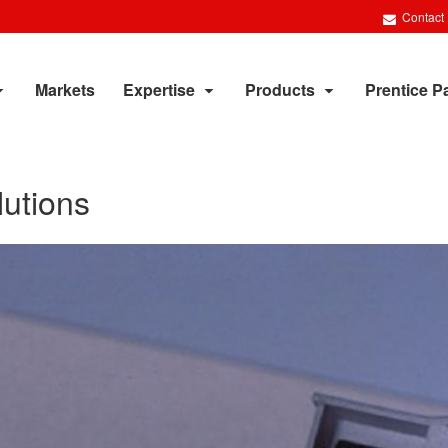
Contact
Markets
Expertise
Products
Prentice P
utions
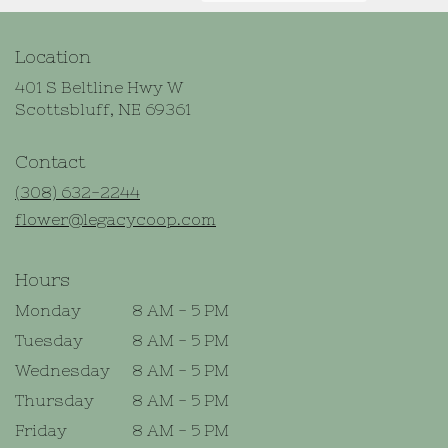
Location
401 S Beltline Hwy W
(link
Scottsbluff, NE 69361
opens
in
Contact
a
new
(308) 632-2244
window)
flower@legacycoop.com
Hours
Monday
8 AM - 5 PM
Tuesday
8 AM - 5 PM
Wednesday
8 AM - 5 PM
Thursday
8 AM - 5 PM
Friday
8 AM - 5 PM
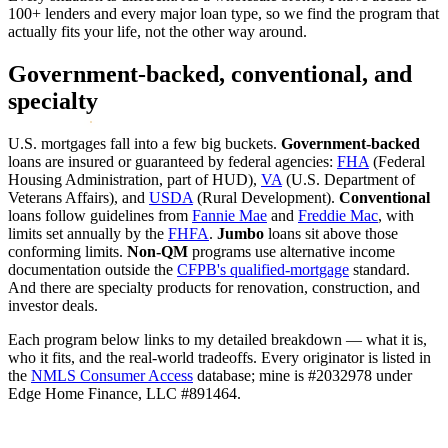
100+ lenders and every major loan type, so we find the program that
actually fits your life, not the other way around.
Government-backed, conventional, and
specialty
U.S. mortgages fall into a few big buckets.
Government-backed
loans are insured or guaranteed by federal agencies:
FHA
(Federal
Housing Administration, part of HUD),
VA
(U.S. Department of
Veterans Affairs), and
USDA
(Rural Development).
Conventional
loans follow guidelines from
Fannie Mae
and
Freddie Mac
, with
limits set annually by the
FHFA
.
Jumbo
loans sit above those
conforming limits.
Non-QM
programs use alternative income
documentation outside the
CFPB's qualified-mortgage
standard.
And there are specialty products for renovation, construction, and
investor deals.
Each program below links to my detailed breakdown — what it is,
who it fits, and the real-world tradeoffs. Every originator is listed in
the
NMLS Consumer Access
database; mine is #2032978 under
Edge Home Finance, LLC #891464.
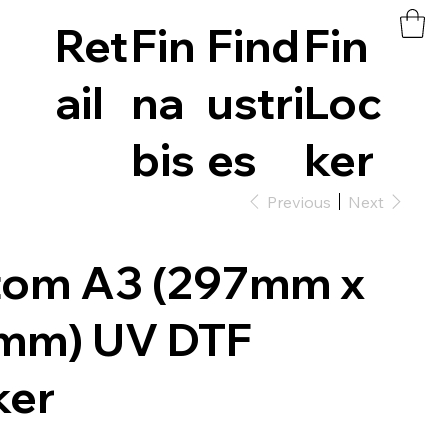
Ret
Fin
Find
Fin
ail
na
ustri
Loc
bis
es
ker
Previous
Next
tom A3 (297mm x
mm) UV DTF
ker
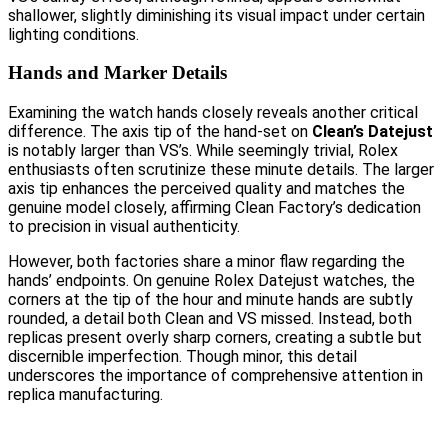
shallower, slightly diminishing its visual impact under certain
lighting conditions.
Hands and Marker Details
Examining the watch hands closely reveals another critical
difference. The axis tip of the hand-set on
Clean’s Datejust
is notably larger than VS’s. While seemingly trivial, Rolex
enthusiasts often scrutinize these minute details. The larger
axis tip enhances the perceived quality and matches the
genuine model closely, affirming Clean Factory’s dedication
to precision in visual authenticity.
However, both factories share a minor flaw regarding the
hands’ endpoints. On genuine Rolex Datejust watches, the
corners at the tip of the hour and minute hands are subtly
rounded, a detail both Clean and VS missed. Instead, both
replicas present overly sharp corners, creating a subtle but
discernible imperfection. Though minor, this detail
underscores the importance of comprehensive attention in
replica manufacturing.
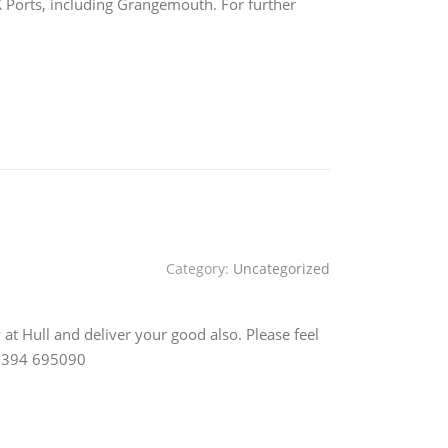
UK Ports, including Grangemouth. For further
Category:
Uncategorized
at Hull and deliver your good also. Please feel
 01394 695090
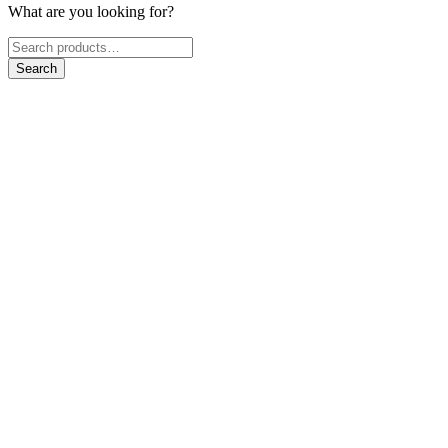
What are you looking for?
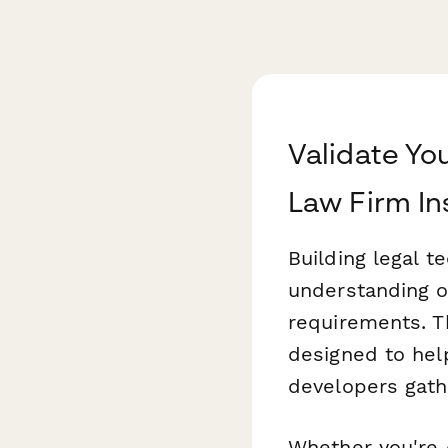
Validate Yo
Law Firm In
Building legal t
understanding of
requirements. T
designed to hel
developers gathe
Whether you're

**Requirement**
Word for word, return the material, omitting the pictures.

**Reply**
Contact
Markets
Expertise
Products
Prentice P
utions
Location
401 S Beltline Hwy W
(link
Scottsbluff, NE 69361
opens
in
Contact
a
new
(308) 632-2244
window)
flower@legacycoop.com
Hours
Monday
8 AM - 5 PM
Tuesday
8 AM - 5 PM
Wednesday
8 AM - 5 PM
Thursday
8 AM - 5 PM
Friday
8 AM - 5 PM
100+ lenders and every major loan type, so we find the program that
actually fits your life, not the other way around.
Government-backed, conventional, and
specialty
U.S. mortgages fall into a few big buckets.
Government-backed
loans are insured or guaranteed by federal agencies:
FHA
(Federal
Housing Administration, part of HUD),
VA
(U.S. Department of
Veterans Affairs), and
USDA
(Rural Development).
Conventional
loans follow guidelines from
Fannie Mae
and
Freddie Mac
, with
limits set annually by the
FHFA
.
Jumbo
loans sit above those
conforming limits.
Non-QM
programs use alternative income
documentation outside the
CFPB's qualified-mortgage
standard.
And there are specialty products for renovation, construction, and
investor deals.
Each program below links to my detailed breakdown — what it is,
who it fits, and the real-world tradeoffs. Every originator is listed in
the
NMLS Consumer Access
database; mine is #2032978 under
Edge Home Finance, LLC #891464.
Ret
Fin
Find
Fin
ail
na
ustri
Loc
bis
es
ker
Previous
Next
tom A3 (297mm x
mm) UV DTF
ker
shallower, slightly diminishing its visual impact under certain
lighting conditions.
Hands and Marker Details
Examining the watch hands closely reveals another critical
difference. The axis tip of the hand-set on
Clean’s Datejust
is notably larger than VS’s. While seemingly trivial, Rolex
enthusiasts often scrutinize these minute details. The larger
axis tip enhances the perceived quality and matches the
genuine model closely, affirming Clean Factory’s dedication
to precision in visual authenticity.
However, both factories share a minor flaw regarding the
hands’ endpoints. On genuine Rolex Datejust watches, the
corners at the tip of the hour and minute hands are subtly
rounded, a detail both Clean and VS missed. Instead, both
replicas present overly sharp corners, creating a subtle but
discernible imperfection. Though minor, this detail
underscores the importance of comprehensive attention in
replica manufacturing.
UK Ports, including Grangemouth. For further
Category:
Uncategorized
at Hull and deliver your good also. Please feel
 01394 695090
What are you looking for?
Validate Yo
Law Firm In
Building legal t
understanding of
requirements. T
designed to hel
developers gathe
Whether you're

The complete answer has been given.